Unleserlich!

Liebe Bücher- und Zeitschriften-Macher*innen,

wahrscheinlich seid Ihr längst alle „Digital Natives“ und gedruckte Medien erscheinen Euch so fremd und archaisch wie die assyrische Keilschrift. Anders kann ich mir diese Entwicklung nicht erklären: Printprodukte werden immer unleserlicher.

Ja, ich gehöre zur Generation 60+ und ja, ich trage eine gut funktionierende Brille. Das ist nicht das Problem. Oder, na ja, vielleicht doch: Gerade wir Älteren sind es ja, die oft noch lieber Gedrucktes lesen als die entsprechenden elektronischen Ausgaben und die sich dann aufregen, wenn einem das unnötig schwer gemacht wird.

Hellrosa und Apricot …

Das sehe ich besonders oft bei Frauenzeitschriften, auch bei solchen, die sich an eine Zielgruppe von 40 Jahren aufwärts wenden: elegante, schmale, magere Schriften in Hellrosa und Apricot. Sehr schick – aber wenn man das Magazin nicht gerade bei Flutlicht liest, nur schwer zu entziffern. Liest man das Heft bei schummriger Beleuchtung, z.B. in der Bahn, erkennt man kaum mehr, dass da eine Schrift ist.

Die Steigerung davon ist eine elegante, schmale, magere Schrift in Weiß auf hellrosa oder apricotfarbenen Grund. Die feine Schrift matscht dann im Druck noch ein bisschen zu, und schon kann man allenfalls ahnen, was da hätte stehen sollen. So etwas versuche ich nicht mal mehr zu entziffern. Wenn jemand eine Botschaft hat, möge er/sie diese bitte so aufbereiten, dass sie vom Empfänger auch aufgenommen werden kann.

Winzige Schriften

Das können die Macher*innen von Sachbüchern besonders gut: ihre Texte in Miniminiminischriften setzen. Ich verstehe ja, dass man möglichst viele Informationen auf engem Raum unterbringen möchte. Aber wenn dann Bildunterschriften oder die Informationen innerhalb einer Graphik nicht mal mehr einen Millimeter hoch sind und man eine beleuchtete Lupe braucht, um sie entziffern zu können, ist das eine Zumutung.

In Schönheit sterben

Auch nett: wenn diese Minischriften gar nicht nötig wären, man aber die Graphiken aus ästhetischen Gründen nur 5 Zentimeter breit haben möchte. Stylish, zugegeben.

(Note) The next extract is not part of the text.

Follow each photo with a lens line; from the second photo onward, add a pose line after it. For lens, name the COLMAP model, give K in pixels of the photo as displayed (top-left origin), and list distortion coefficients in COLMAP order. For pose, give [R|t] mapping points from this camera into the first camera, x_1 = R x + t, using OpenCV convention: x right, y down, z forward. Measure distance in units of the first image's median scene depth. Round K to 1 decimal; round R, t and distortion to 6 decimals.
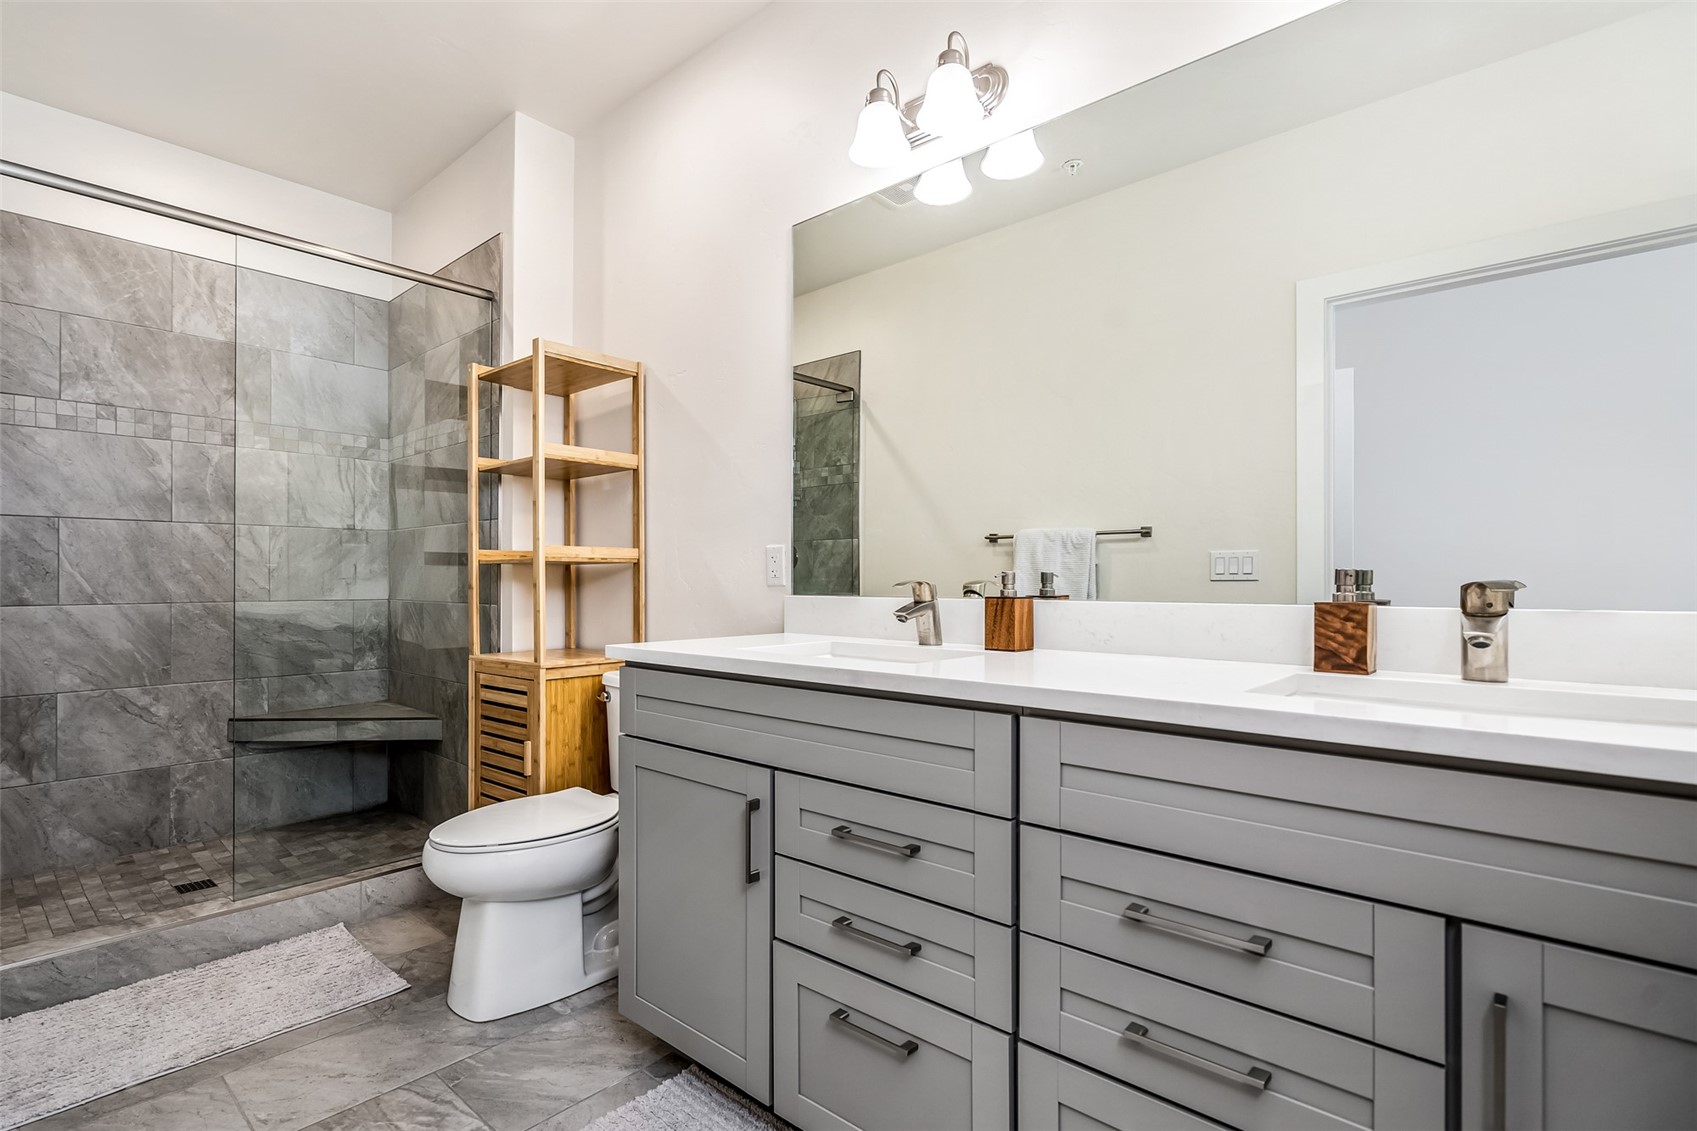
lens RADIAL K [[778.4, 0, 848.5], [0, 778.4, 565.5], [0, 0, 1]] dist [0.001822, 0.000343]
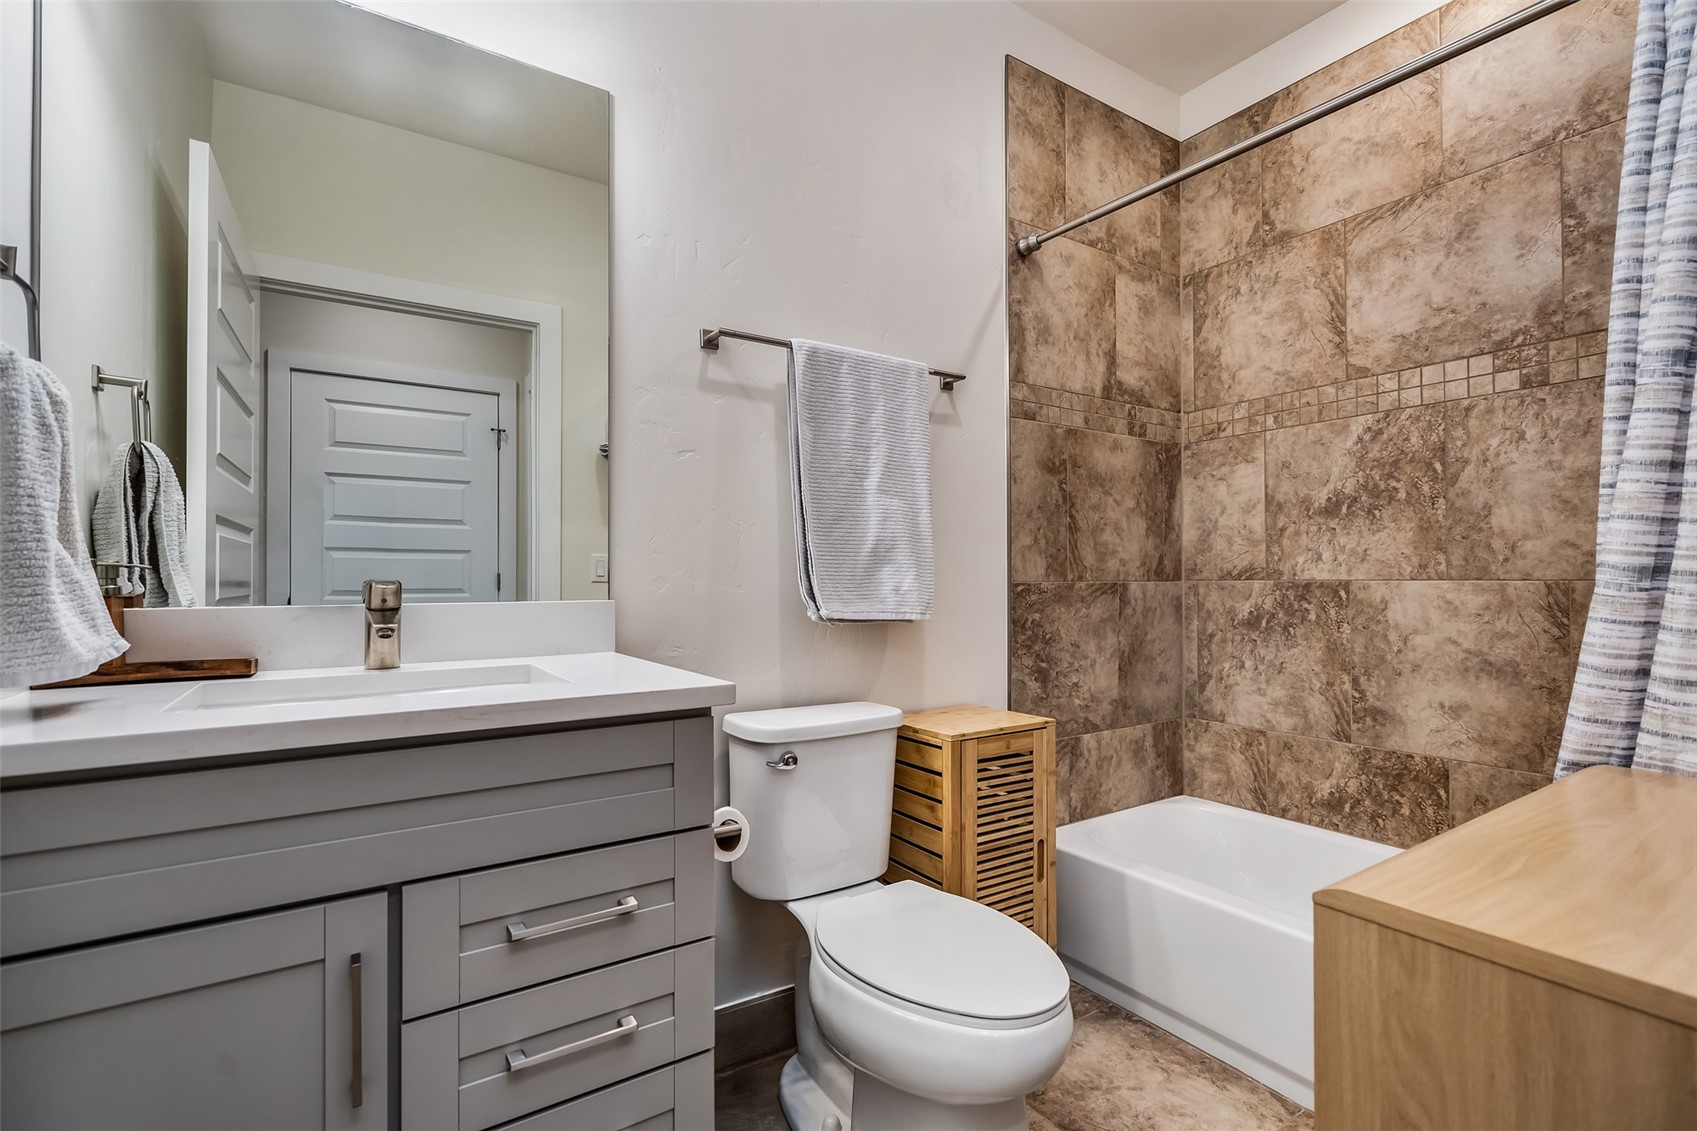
lens RADIAL K [[778.4, 0, 848.5], [0, 778.4, 565.5], [0, 0, 1]] dist [0.001822, 0.000343]
pose [[0.255811, 0.009055, 0.966684, -0.126186], [-0.011619, 0.999913, -0.006292, 0.001142], [-0.966657, -0.009623, 0.255894, 0.108043]]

Aber war es nicht mal die vornehmliche Aufgabe eines Sachbuchs, Wissen an die Menschen zu bringen? Ja, oder? Warum baut man dann unnötige Barrieren auf? Und wenn’s denn partout sein muss, könntet Ihr dann vielleicht die erforderliche Lupe gleich mitliefern, all inclusive, sozusagen?

Nein, die Bilder bleiben so klein!

Wenn man das Layout am Bildschirm sieht, während man daran arbeitet, kann man die Bilder natürlich beliebig groß aufziehen. Aber ich sag Euch was: Wenn sie mal gedruckt sind, bleiben sie so klein, da kann man sie nicht mehr mit einer eleganten Fingerbewegung vergrößern. Blöd, oder? Und wenn man z.B. den Screenshot einer Facebook-Unterhaltung grob aufrastert und in Scheckkartengröße abbildet, ist sie selbst mit Lupe kaum noch lesbar. 

Fotos, auf denen man am Bildschirm gerade noch ein bisschen was sieht, werden im Druck übrigens nicht besser – im Gegenteil! Mit Grausen erinnere ich mich eine Parade katzengrauer Buchcover, auf denen nahezu nichts zu erkennen war, und an briefmarkengroße, kuhnachte Fotos von Bäumen, anhand derer man hätte die Arten bestimmen sollen. Das hat, o Wunder, nicht funktioniert. Was ich nicht sehe, kann ich auch nicht identifizieren. So einfach ist das.

Wenn man über die Lesbarkeit/Erkennbarkeit im Zweifel ist, kann man ja mal eine Probeseite ausdrucken und nachsehen, ob das auch noch jenseits des Bildschirms funktioniert. Wenn man aber keine Zweifel an seinem Tun und Treiben hat, dann bleibt alles so bescheiden wie bisher. Wahrscheinlich so lange, bis Print endgültig ausgestorben ist.